- Goal -
Please pick out and copy every line of the records below that contains the word "threshold".

- Dataset -

################

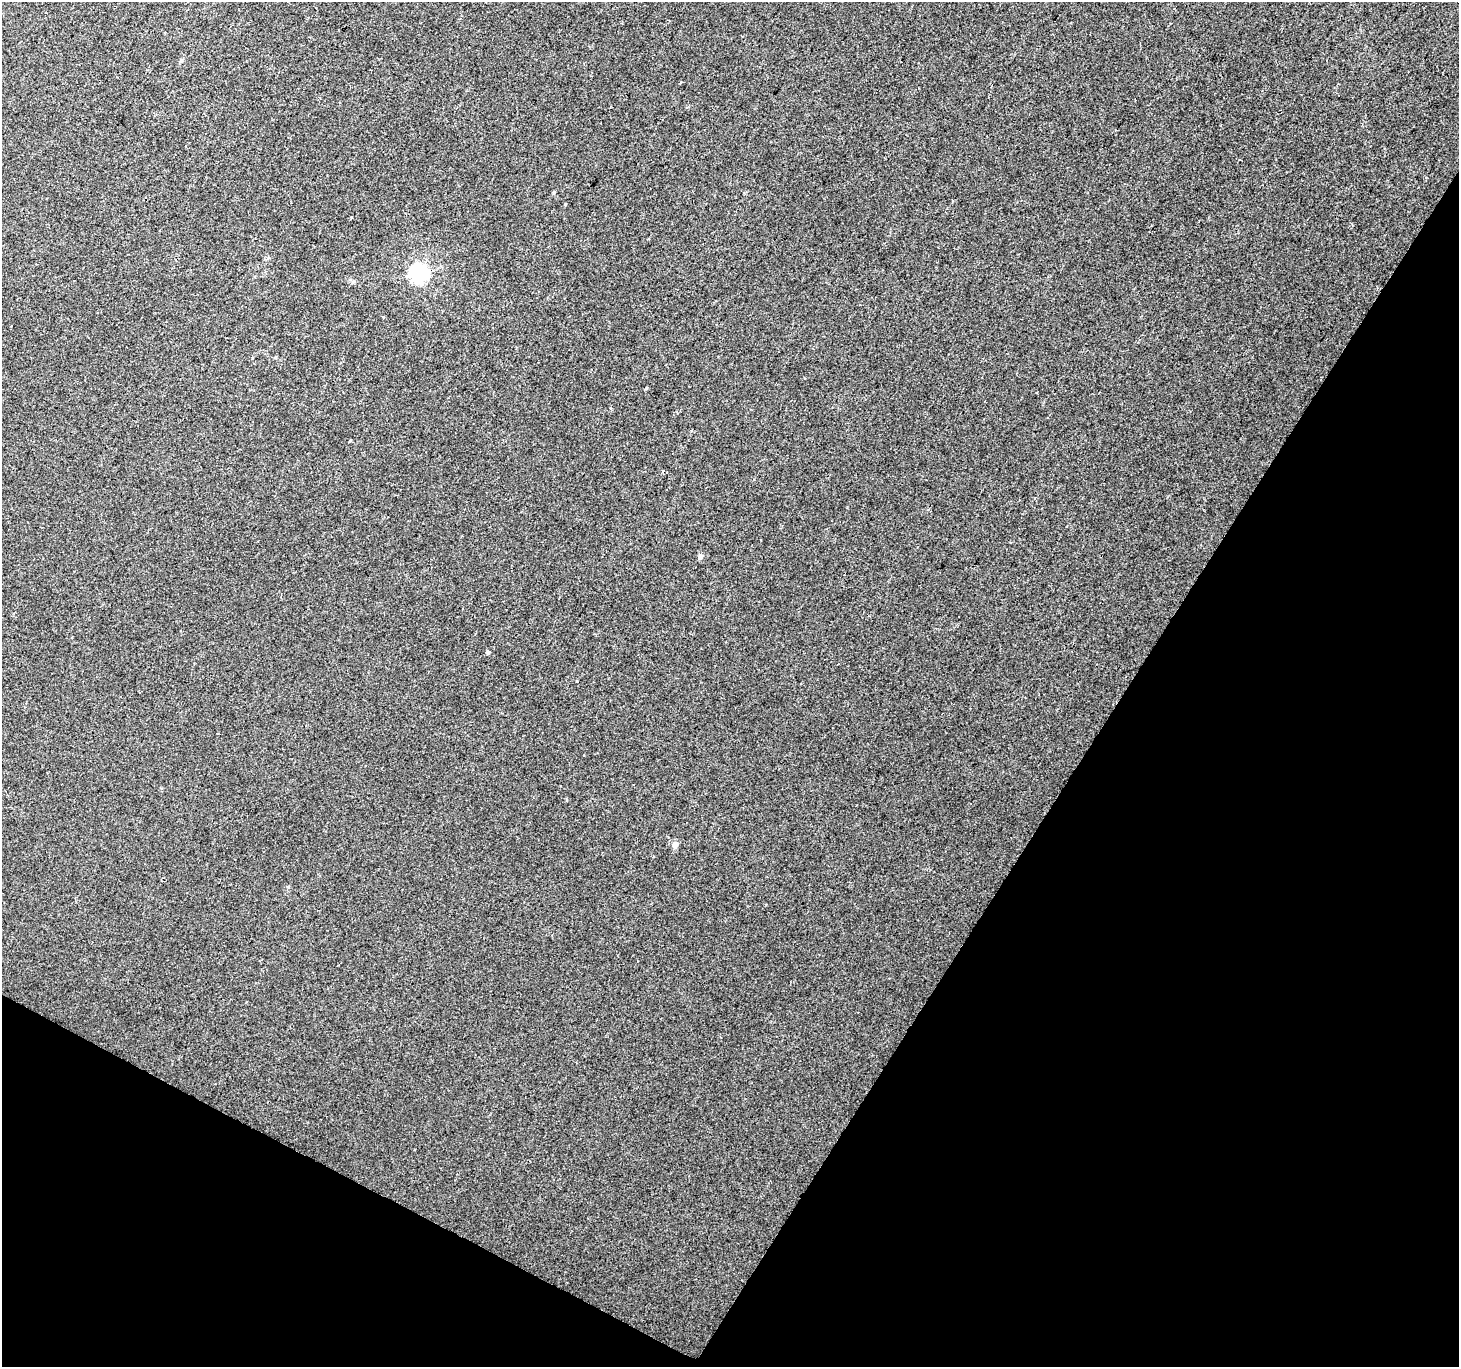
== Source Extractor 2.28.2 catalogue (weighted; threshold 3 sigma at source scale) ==
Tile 15 of 4 x 4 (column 3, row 4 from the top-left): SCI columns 2921-4377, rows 261-1625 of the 5833 x 5915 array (HDU 1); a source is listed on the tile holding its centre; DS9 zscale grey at full resolution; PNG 1461 x 1369 px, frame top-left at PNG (2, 2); no overlay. Shown black and unused: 30% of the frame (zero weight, under 2 of 3 exposures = <1% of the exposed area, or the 3 px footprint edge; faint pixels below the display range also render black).
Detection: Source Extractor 2.28.2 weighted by HDU 2 'WHT'; one run over the whole footprint, this tile lists its part. Background 0.0134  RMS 0.0059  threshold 0.0267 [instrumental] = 3 sigma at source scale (4.5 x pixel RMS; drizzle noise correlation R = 1.50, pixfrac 1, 0.0396/0.0396 arcsec/px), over >= 5 px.
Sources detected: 9; all 9 listed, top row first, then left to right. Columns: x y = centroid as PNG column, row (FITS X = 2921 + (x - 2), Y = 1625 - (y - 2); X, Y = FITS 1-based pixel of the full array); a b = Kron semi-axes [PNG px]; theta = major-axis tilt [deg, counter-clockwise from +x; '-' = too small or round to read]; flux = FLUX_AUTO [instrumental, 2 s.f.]
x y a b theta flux
181 60 5 5 - 0.85
554 192 5 3 - 0.64
419 273 7 6 - 230
383 317 3 3 - 0.62
645 389 5 3 - 0.73
610 408 4 3 - 0.62
700 557 5 4 - 2.7
488 652 5 4 - 0.72
675 845 5 5 - 4.7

################

- The completed task -
== Source Extractor 2.28.2 catalogue (weighted; threshold 3 sigma at source scale) ==
Detection: Source Extractor 2.28.2 weighted by HDU 2 'WHT'; one run over the whole footprint, this tile lists its part. Background 0.0134  RMS 0.0059  threshold 0.0267 [instrumental] = 3 sigma at source scale (4.5 x pixel RMS; drizzle noise correlation R = 1.50, pixfrac 1, 0.0396/0.0396 arcsec/px), over >= 5 px.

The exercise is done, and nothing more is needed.